◆ Records to use ◆
◇ ◇ ◇ ◇

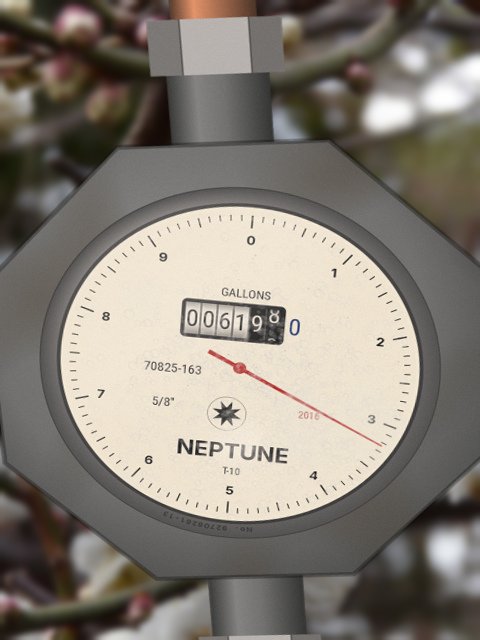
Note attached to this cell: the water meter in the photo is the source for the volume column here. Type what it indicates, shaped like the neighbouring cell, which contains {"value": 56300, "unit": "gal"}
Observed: {"value": 61983.2, "unit": "gal"}
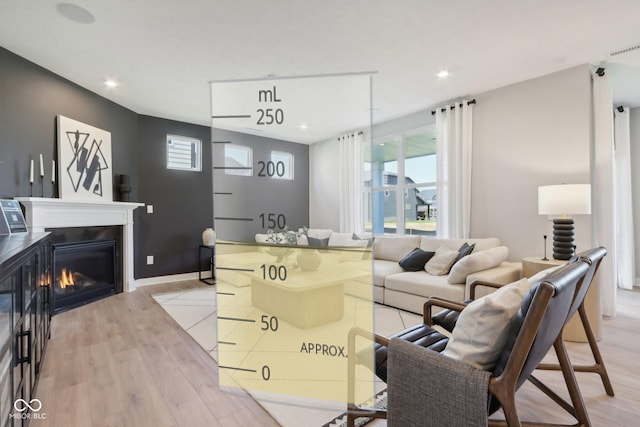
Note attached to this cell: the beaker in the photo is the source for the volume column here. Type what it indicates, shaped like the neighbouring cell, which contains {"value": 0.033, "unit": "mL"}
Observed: {"value": 125, "unit": "mL"}
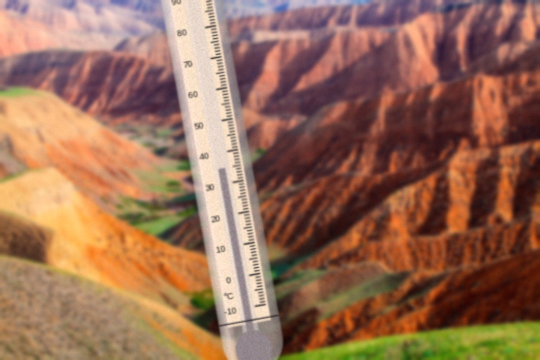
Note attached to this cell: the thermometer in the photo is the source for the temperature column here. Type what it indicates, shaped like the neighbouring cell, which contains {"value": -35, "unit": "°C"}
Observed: {"value": 35, "unit": "°C"}
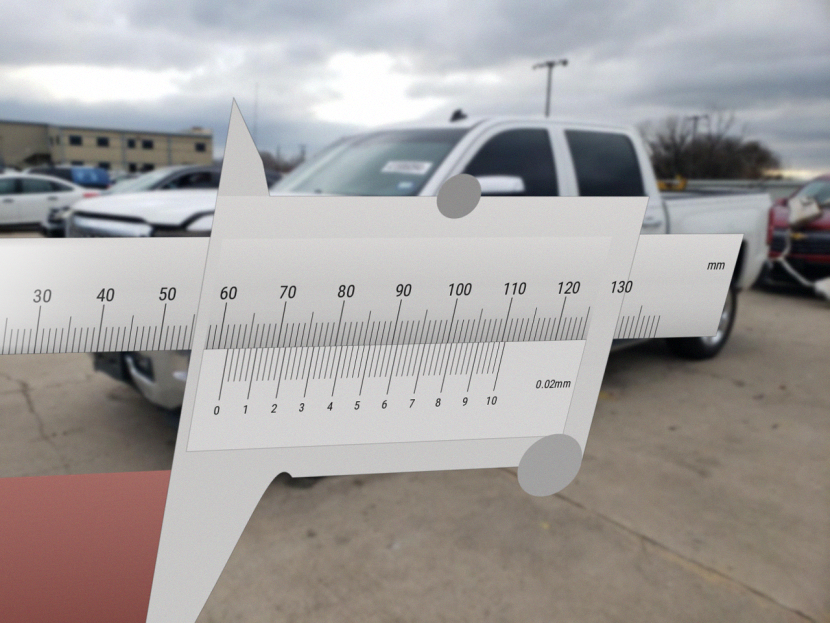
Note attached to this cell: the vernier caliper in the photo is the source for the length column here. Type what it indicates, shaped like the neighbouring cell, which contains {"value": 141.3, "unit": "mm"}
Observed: {"value": 61.6, "unit": "mm"}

◇ ◇ ◇ ◇

◆ Work to be completed ◆
Reproduce every row above word for word, including each note and its observed reading, but leave out the pictures.

◆ Expected answer ◆
Note attached to this cell: the water meter in the photo is the source for the volume column here. Type what it indicates, shaped like the neighbouring cell, which contains {"value": 56300, "unit": "gal"}
Observed: {"value": 61983.2, "unit": "gal"}
Note attached to this cell: the beaker in the photo is the source for the volume column here. Type what it indicates, shaped like the neighbouring cell, which contains {"value": 0.033, "unit": "mL"}
Observed: {"value": 125, "unit": "mL"}
Note attached to this cell: the thermometer in the photo is the source for the temperature column here. Type what it indicates, shaped like the neighbouring cell, which contains {"value": -35, "unit": "°C"}
Observed: {"value": 35, "unit": "°C"}
Note attached to this cell: the vernier caliper in the photo is the source for the length column here. Type what it indicates, shaped like the neighbouring cell, which contains {"value": 141.3, "unit": "mm"}
Observed: {"value": 61.6, "unit": "mm"}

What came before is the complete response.